Prévue pour accueillir 400 élèves, l’école Joséphine-Baker, sur l’île de Nantes, a été pensée selon des principes bioclimatiques. Sa structure en ossature bois est isolée en paille, complétée par du lin, du chanvre et du coton. À l’intérieur, des briques de terre crue fabriquées en Vendée contribuent à réguler naturellement la température.
Le principe repose notamment sur le rafraîchissement nocturne du bâtiment. Lors des épisodes de forte chaleur, les fenêtres équipées d’un système anti-intrusion peuvent être ouvertes la nuit afin de faire entrer l’air frais. Les murs en terre crue stockent cette fraîcheur avant de la restituer pendant la journée.
Les aménagements ne se limitent pas au bâtiment : les cours sont végétalisées et des noues paysagères favorisent l’infiltration naturelle des eaux pluviales. Des panneaux photovoltaïques sont également installés en toiture.
L’adaptation des écoles, un enjeu porté par France urbaine
Cet exemple de Nantes Métropole s’inscrit dans les travaux menés par France urbaine sur l’adaptation des villes et du patrimoine public aux fortes chaleurs. Face à la succession des épisodes caniculaires, les collectivités sont amenées à accélérer l’adaptation du bâti scolaire. Végétalisation des cours, installation d’ombrières ou de brasseurs d’air, rénovation des bâtiments : différentes solutions ont déjà été mises en place dans certains territoires ou font l’objet de réflexions au sein des collectivités.
Pour pouvoir agir plus largement et inscrire ces adaptations dans la durée, les collectivités appellent notamment à disposer de moyens à la hauteur des besoins. Dans une tribune collective publiée le 16 juillet 2026 dans Les Échos, des élus de France urbaine appellent ainsi à « changer d’échelle et de méthode » face à la multiplication et à l’intensification des épisodes de chaleur. Parmi les priorités identifiées figure l’adaptation des écoles, afin de garantir des solutions d’accueil pour les enfants lors des périodes de canicule.
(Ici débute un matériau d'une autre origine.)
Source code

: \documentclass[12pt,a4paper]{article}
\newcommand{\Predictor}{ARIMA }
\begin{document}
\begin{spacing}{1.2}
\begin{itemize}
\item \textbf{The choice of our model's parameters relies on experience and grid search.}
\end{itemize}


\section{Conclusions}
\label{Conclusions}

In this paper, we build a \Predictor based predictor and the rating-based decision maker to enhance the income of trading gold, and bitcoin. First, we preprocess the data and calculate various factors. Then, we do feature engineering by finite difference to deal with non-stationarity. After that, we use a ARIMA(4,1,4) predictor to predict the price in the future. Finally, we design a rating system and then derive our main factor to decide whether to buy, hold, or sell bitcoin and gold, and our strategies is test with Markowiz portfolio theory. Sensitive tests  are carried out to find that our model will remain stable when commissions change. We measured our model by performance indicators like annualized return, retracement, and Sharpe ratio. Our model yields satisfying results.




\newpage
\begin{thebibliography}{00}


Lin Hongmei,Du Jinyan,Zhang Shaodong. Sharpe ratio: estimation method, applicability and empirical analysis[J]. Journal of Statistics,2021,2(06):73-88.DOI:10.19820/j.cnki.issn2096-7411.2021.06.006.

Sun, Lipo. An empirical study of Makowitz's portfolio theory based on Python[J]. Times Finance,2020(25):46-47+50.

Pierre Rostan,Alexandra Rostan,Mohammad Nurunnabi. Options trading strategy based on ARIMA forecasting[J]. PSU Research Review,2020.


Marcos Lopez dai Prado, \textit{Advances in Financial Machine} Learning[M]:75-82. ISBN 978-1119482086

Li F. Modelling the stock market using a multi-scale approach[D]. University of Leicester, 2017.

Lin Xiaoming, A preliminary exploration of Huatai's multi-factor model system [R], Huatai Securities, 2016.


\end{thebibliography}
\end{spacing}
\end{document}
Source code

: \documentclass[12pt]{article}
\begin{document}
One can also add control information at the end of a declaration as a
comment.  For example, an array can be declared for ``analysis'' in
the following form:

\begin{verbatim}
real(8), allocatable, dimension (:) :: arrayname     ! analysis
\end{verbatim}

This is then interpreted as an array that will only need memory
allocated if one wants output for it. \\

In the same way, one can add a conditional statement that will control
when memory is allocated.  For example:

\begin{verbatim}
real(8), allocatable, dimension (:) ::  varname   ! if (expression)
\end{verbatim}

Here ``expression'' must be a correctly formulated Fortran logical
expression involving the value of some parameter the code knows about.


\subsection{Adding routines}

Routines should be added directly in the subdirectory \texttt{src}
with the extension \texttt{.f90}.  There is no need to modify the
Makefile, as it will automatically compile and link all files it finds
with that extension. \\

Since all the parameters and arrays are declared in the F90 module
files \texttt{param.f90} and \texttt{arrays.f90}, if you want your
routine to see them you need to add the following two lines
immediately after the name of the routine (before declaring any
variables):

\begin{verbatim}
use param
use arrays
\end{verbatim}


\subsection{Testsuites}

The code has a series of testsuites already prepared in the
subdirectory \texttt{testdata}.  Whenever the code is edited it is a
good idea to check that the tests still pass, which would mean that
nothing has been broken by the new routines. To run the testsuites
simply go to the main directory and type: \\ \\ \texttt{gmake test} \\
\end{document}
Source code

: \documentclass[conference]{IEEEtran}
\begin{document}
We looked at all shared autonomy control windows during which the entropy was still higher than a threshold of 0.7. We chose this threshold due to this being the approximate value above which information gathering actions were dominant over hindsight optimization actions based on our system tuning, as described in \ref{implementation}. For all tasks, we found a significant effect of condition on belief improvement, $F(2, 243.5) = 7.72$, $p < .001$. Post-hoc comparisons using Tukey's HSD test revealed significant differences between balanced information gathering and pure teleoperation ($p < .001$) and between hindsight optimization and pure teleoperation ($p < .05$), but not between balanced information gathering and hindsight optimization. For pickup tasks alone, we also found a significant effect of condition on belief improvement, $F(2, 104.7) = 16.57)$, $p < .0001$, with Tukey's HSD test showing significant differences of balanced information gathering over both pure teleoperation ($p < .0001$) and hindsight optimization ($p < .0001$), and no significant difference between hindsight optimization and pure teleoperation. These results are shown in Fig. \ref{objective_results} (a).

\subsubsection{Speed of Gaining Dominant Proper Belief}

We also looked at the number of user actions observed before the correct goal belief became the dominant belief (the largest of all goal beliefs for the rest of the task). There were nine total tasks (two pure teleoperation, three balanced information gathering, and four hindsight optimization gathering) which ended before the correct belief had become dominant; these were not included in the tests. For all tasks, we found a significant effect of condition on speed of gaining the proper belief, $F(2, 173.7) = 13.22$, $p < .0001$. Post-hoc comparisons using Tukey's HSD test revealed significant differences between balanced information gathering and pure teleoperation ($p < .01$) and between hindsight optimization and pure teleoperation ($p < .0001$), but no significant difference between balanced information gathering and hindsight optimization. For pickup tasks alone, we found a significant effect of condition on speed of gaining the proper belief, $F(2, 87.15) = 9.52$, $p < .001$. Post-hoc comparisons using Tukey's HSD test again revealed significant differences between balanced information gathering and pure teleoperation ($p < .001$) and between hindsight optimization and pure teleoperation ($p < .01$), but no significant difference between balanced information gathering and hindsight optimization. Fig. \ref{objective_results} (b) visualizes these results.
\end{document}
Plus largement, les élus signataires appellent à accélérer les investissements consacrés à l’adaptation au changement climatique. Ils estiment que les collectivités doivent pouvoir investir 19 milliards d’euros par an d’ici 2030 pour adapter les territoires, soit un doublement du rythme actuel. La préservation des capacités d’investissement des collectivités constitue ainsi un enjeu central pour engager dans la durée la rénovation et l’adaptation du patrimoine public.